A press release from the Big Push for Midwives illustrates the practical effects of these recommendations:

WASHINGTON, D.C. (August 15, 2011)—A study published this month in Obstetrics & Gynecology, the journal of the American College of Obstetricians and Gynecologists, found that barely one-third of the organization’s clinical guidelines for OB/GYN practice meet the Level A standard of “good and consistent scientific evidence.” The authors of the study found instead that the majority of ACOG recommendations for patient care rank at Levels B and C, based on research that relies on “limited or inconsistent evidence” and on “expert opinion,” both of which are known to be inadequate predictors of safety or efficacy.

“The fact that so few of the guidelines that govern routine OB/GYN care in this country are supported by solid scientific evidence—and worse, are far more likely to be based on anecdote and opinion—is a sobering reminder that our maternity care system is in urgent need of reform,” said Katherine Prown, PhD, Campaign Manager of The Big Push for Midwives. “As the authors of the study remind us, guidelines are only as good as the evidence that supports them.”
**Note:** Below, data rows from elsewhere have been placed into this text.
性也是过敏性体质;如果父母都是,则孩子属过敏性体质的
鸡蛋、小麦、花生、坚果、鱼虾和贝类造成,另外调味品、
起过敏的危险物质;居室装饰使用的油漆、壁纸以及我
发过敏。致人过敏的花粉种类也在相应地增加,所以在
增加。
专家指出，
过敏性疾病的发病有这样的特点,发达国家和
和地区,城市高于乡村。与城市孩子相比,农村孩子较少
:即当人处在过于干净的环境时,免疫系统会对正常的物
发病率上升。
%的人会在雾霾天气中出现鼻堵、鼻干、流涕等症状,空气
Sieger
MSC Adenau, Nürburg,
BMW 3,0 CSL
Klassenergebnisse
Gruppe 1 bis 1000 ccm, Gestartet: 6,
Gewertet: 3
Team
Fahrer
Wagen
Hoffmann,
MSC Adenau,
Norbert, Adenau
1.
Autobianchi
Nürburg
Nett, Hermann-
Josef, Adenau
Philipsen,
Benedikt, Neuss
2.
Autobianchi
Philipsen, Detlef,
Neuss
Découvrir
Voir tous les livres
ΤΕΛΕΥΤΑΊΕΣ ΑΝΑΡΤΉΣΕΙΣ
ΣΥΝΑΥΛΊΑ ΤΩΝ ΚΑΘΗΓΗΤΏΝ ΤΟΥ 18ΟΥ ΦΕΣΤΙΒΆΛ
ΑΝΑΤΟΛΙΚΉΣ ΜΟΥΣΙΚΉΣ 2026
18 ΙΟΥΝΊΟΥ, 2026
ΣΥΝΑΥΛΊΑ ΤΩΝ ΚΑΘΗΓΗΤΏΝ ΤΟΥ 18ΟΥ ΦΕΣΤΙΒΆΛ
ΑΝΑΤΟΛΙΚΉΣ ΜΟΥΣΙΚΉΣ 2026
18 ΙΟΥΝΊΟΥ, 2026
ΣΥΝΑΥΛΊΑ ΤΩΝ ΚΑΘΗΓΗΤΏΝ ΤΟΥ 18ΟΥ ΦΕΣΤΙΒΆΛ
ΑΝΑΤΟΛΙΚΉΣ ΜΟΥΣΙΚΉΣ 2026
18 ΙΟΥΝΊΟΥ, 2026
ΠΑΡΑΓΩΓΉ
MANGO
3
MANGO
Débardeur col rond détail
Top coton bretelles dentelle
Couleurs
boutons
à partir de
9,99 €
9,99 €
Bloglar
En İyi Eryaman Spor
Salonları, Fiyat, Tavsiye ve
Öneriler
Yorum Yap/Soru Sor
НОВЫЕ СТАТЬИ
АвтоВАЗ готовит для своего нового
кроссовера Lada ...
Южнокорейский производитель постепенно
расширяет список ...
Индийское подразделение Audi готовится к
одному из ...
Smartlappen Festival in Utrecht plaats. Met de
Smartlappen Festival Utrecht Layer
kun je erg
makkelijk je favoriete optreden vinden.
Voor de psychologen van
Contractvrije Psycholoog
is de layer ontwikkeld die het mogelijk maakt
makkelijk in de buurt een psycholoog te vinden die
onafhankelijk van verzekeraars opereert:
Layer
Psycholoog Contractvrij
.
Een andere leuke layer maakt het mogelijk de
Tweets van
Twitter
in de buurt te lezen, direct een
ACOG Practice Bulletin No. 22 on the management of fetal macrosomia—infants weighing roughly 8 ½ lbs or more at birth—illustrates the possible risks to mothers and babies of relying on unscientific clinical guidelines. The only Level A evidence-based recommendation on the delivery of large-sized babies the Bulletin makes is to caution providers that the methods for detection are imprecise and unreliable. Yet at the same time, the Bulletin makes a Level C opinion-based recommendation that, despite the lack of a reliable diagnosis, women with “suspected” large babies should be offered potentially unnecessary cesarean sections as a precaution, putting mothers at risk of surgical complications and babies at risk of being born too early.

“It’s no wonder that the cesarean rate is going through the roof and women are seeking alternatives to hospital-based OB/GYN care in unprecedented numbers,” said Susan M. Jenkins, Legal Counsel of The Big Push for Midwives. “ACOG’s very own recommendations give its members permission to follow opinion-based practice guidelines that have far more to do with avoiding litigation than with adhering to scientific, evidence-based principles about what’s best for mothers and babies.”

The Big Push for Midwives Campaign represents tens of thousands of grassroots advocates in the United States who support expanding access to Certified Professional Midwives and out-of-hospital maternity care. The mission of The Big Push for Midwives is to educate state and national policymakers and the general public about the reduced costs and improved outcomes associated with out-of-hospital maternity care and to advocate for expanding access to the services of Certified Professional Midwives, who are specially trained to provide it.